• _WHAT THE EXERCISE ASKS_
Can you reproduce every line of text in the records below word for word, leaving the pictures out of your answer?

• _SUPPLIED RECORDS_
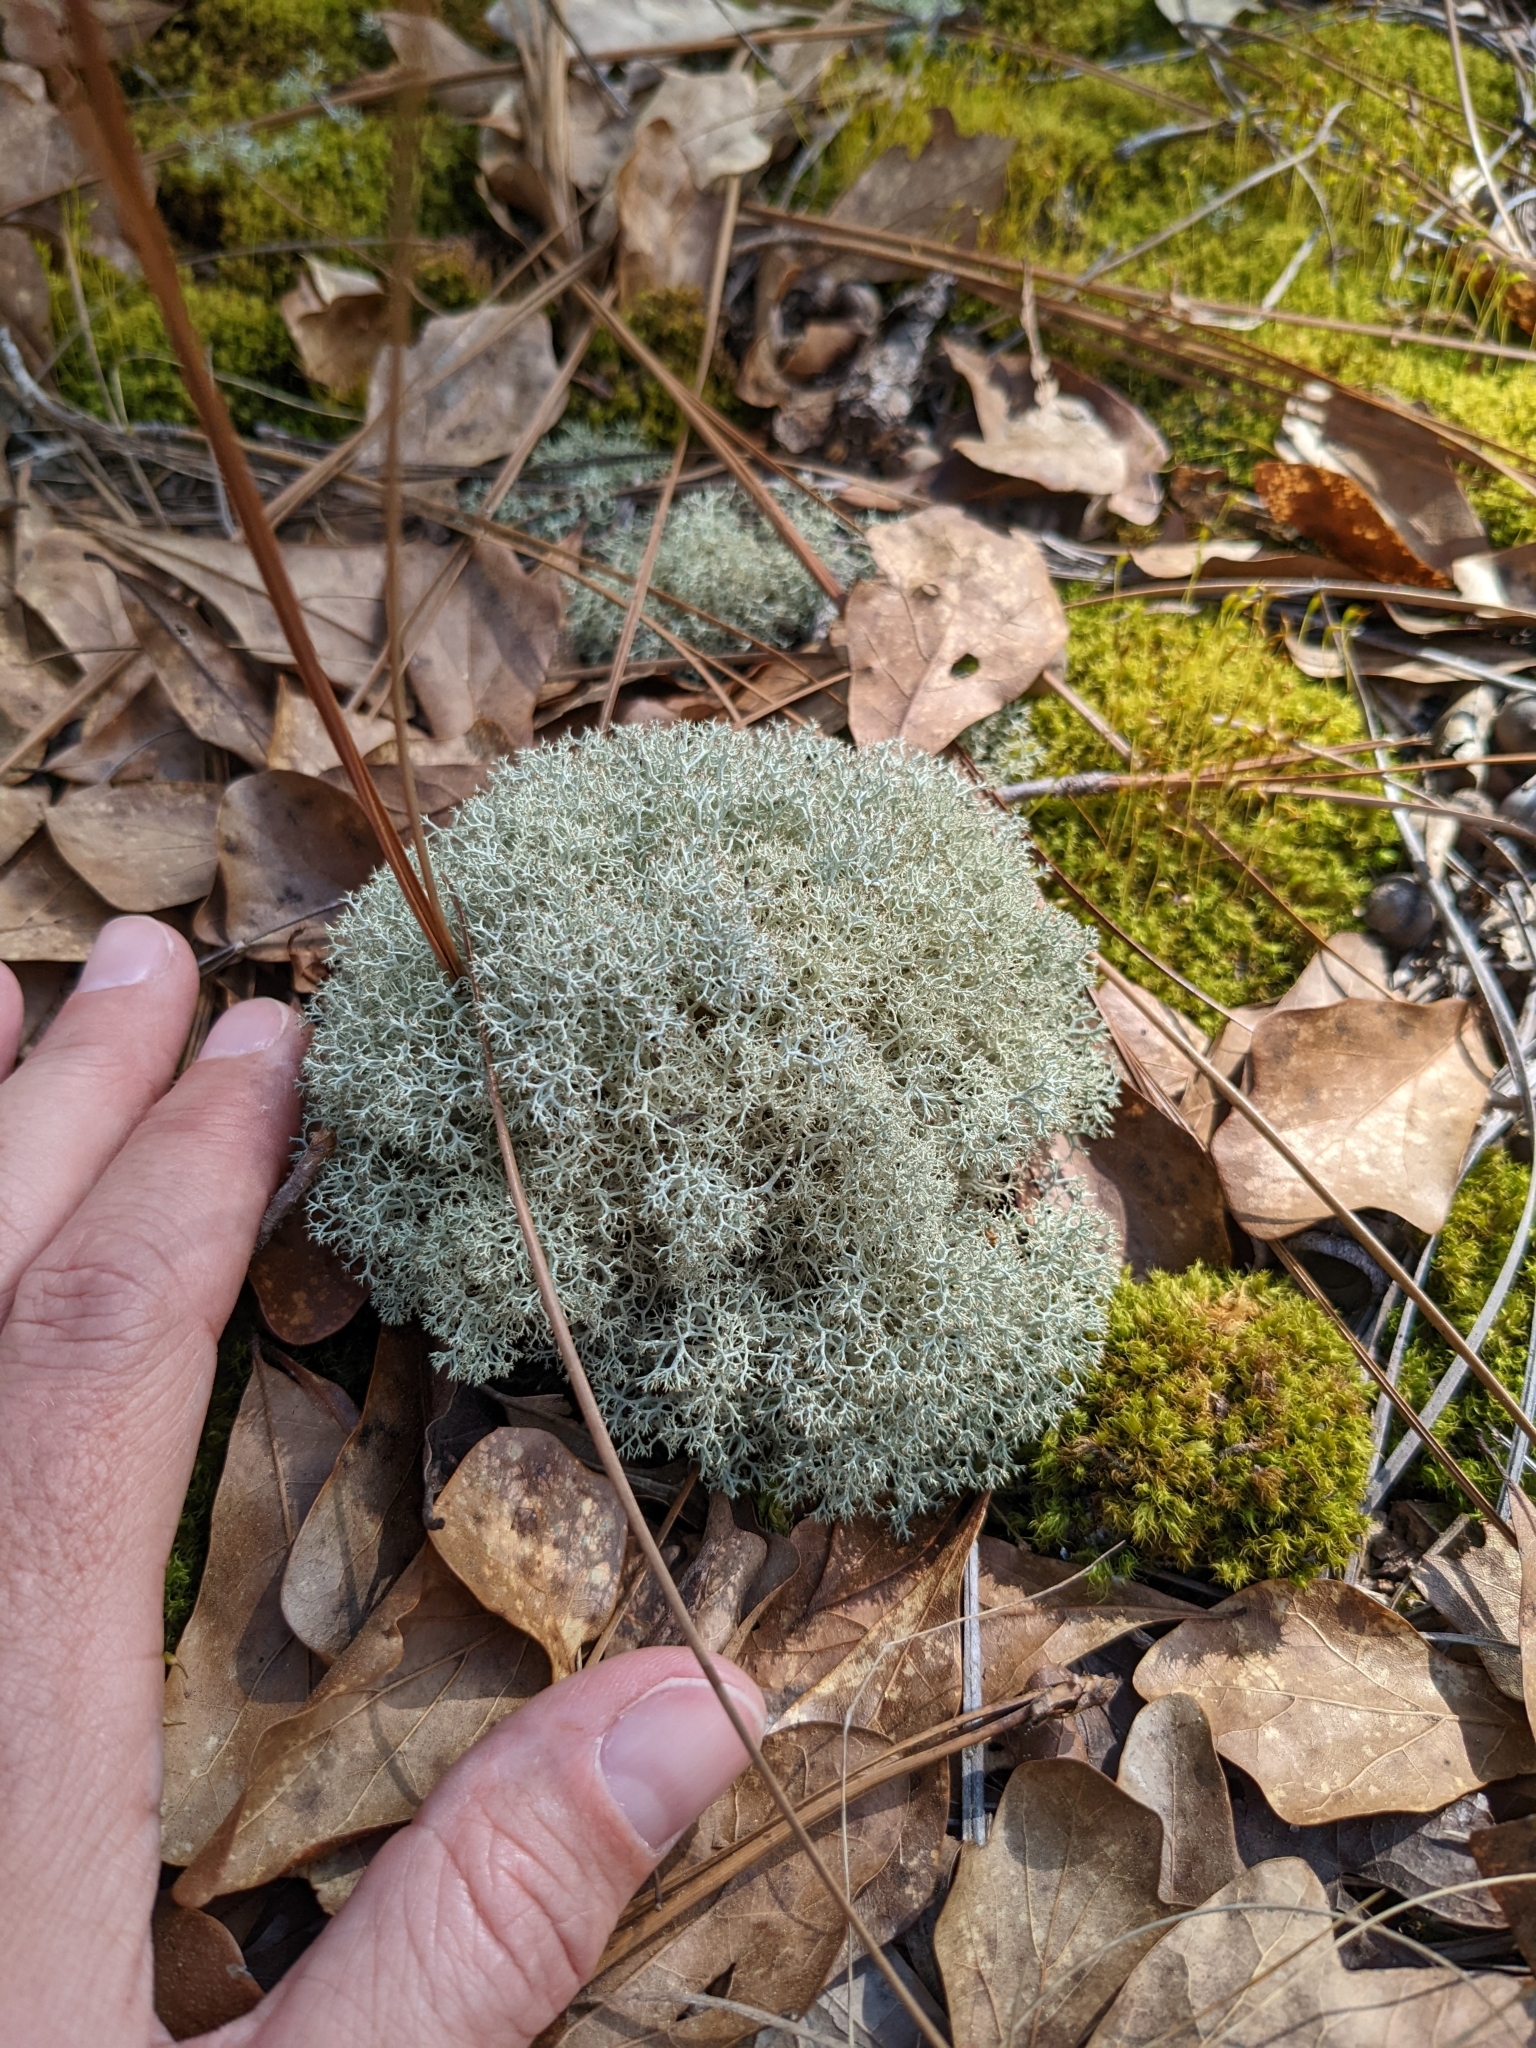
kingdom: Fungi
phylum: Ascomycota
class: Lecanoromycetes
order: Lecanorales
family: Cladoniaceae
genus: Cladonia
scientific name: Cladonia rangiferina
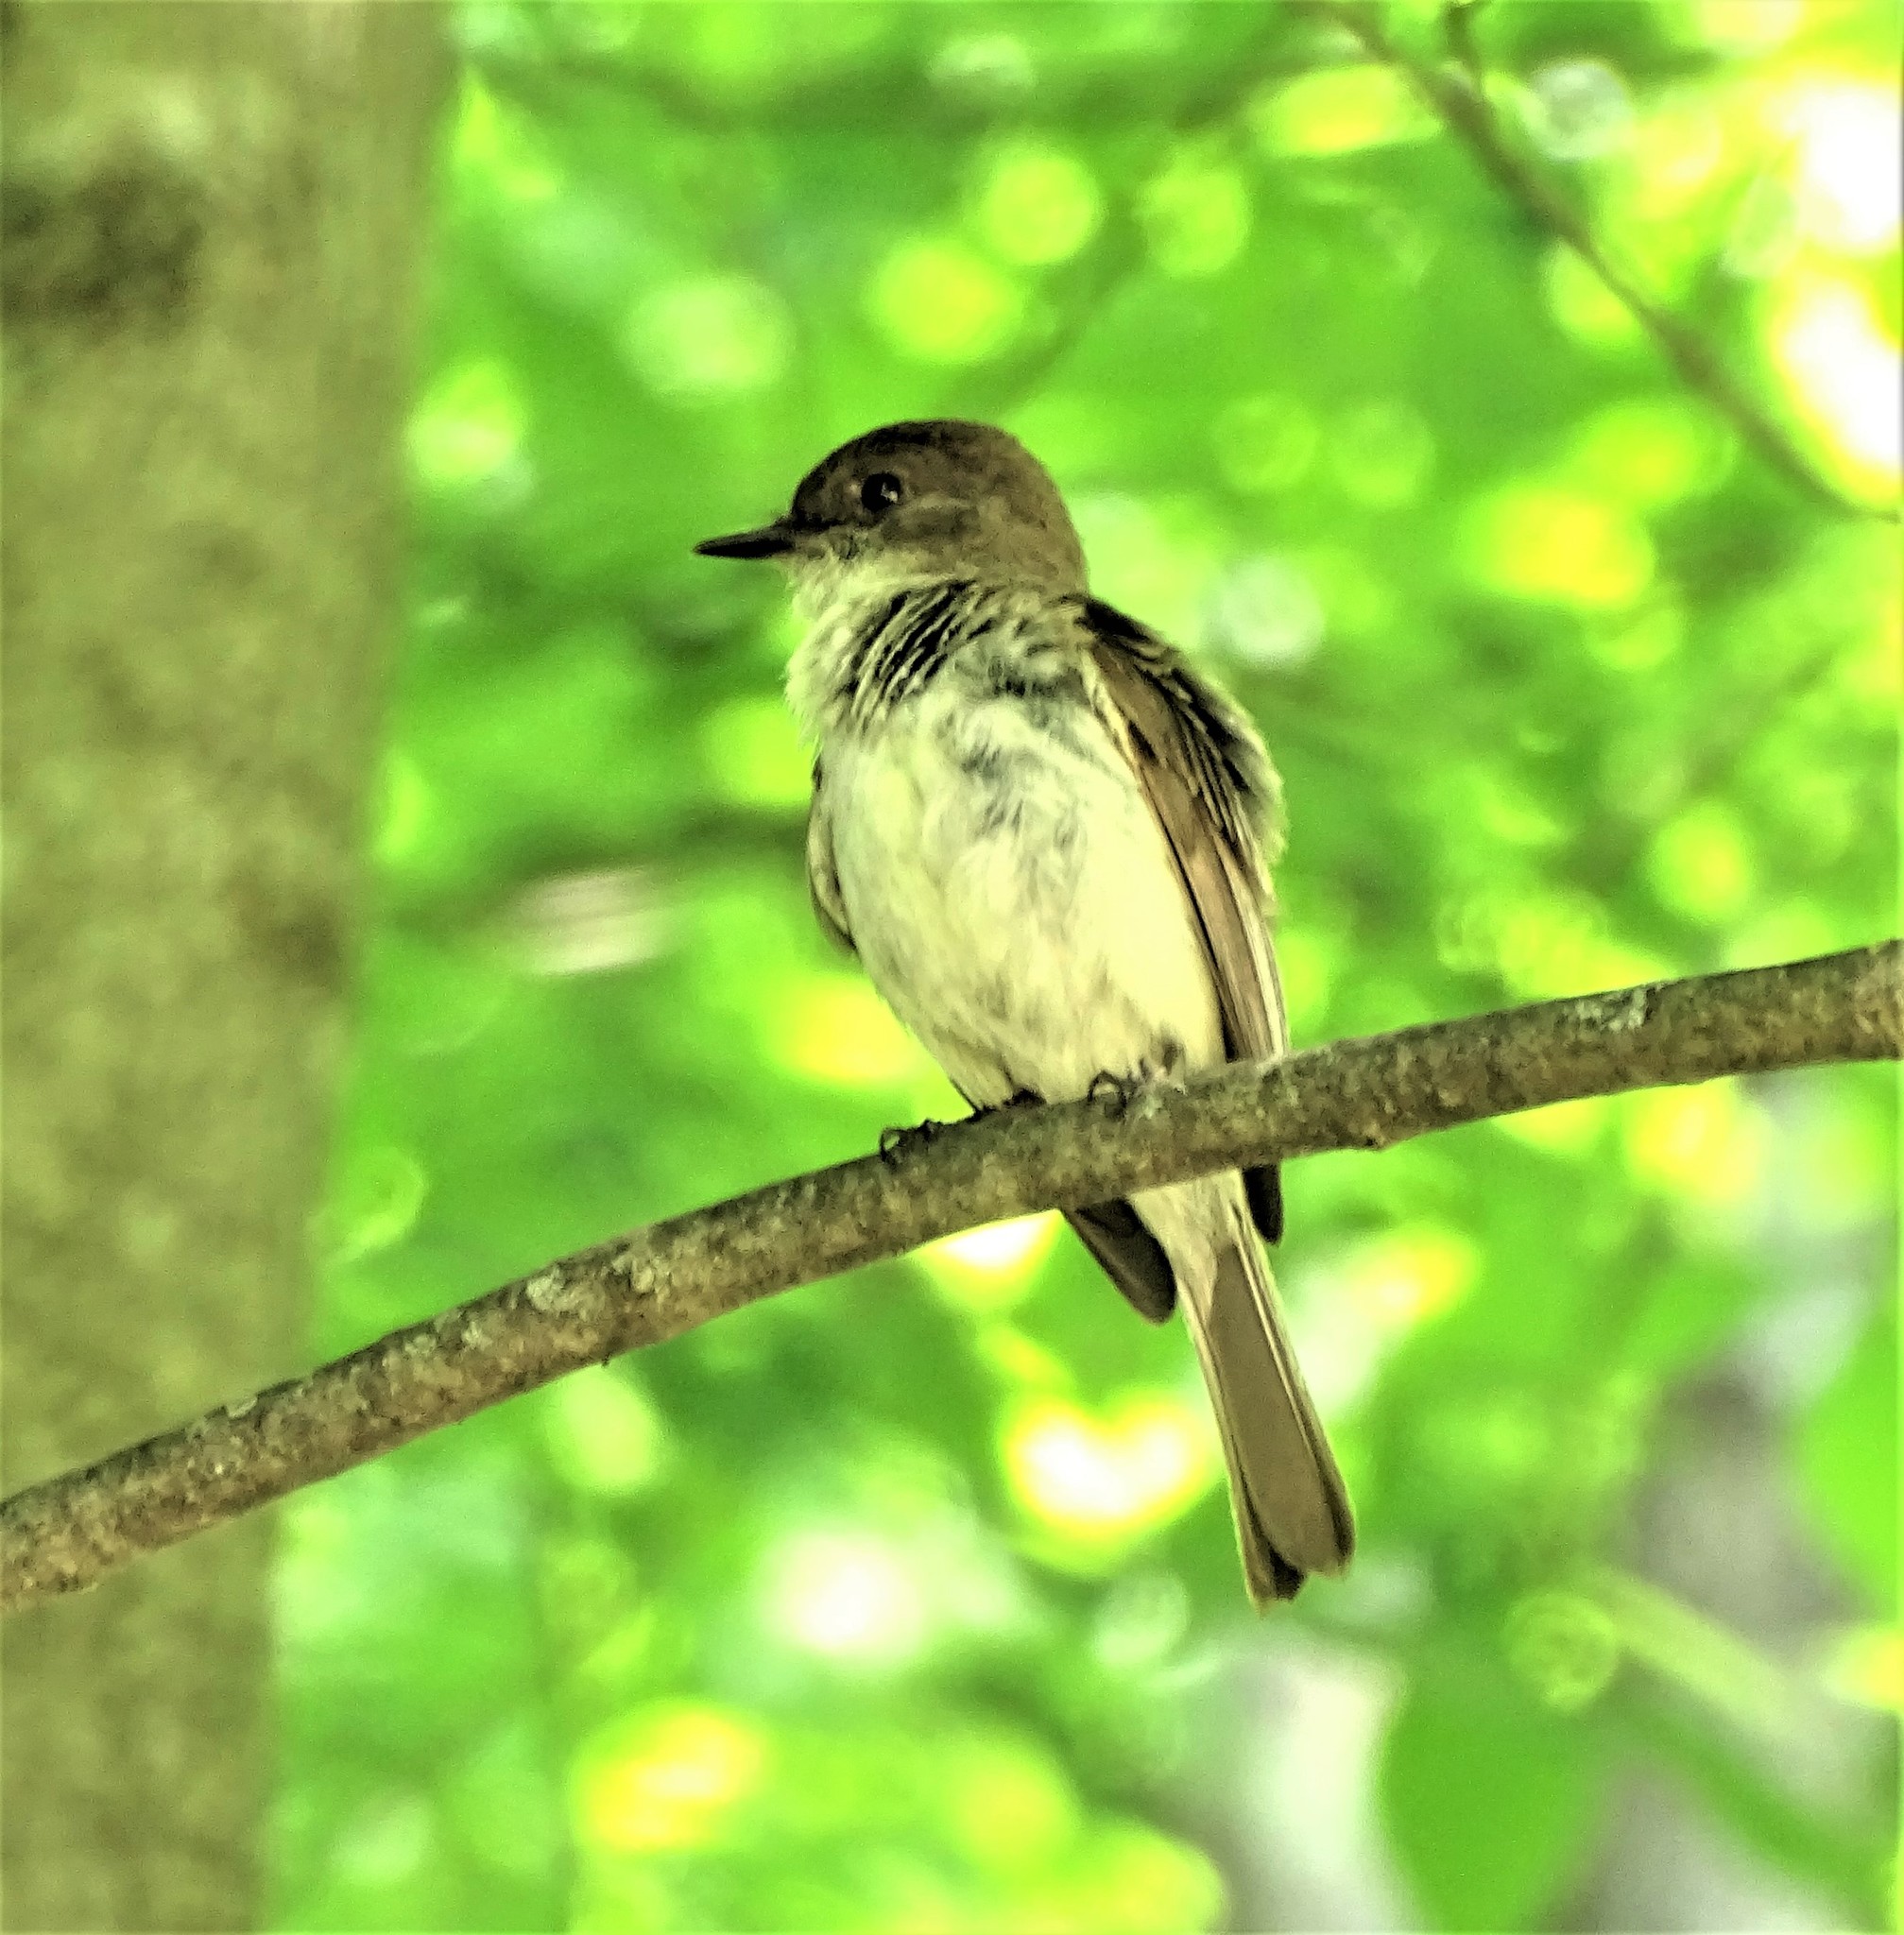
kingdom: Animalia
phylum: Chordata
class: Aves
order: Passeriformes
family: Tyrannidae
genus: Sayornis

• _WRITTEN ANSWER_
kingdom: Fungi
phylum: Ascomycota
class: Lecanoromycetes
order: Lecanorales
family: Cladoniaceae
genus: Cladonia
scientific name: Cladonia rangiferina
kingdom: Animalia
phylum: Chordata
class: Aves
order: Passeriformes
family: Tyrannidae
genus: Sayornis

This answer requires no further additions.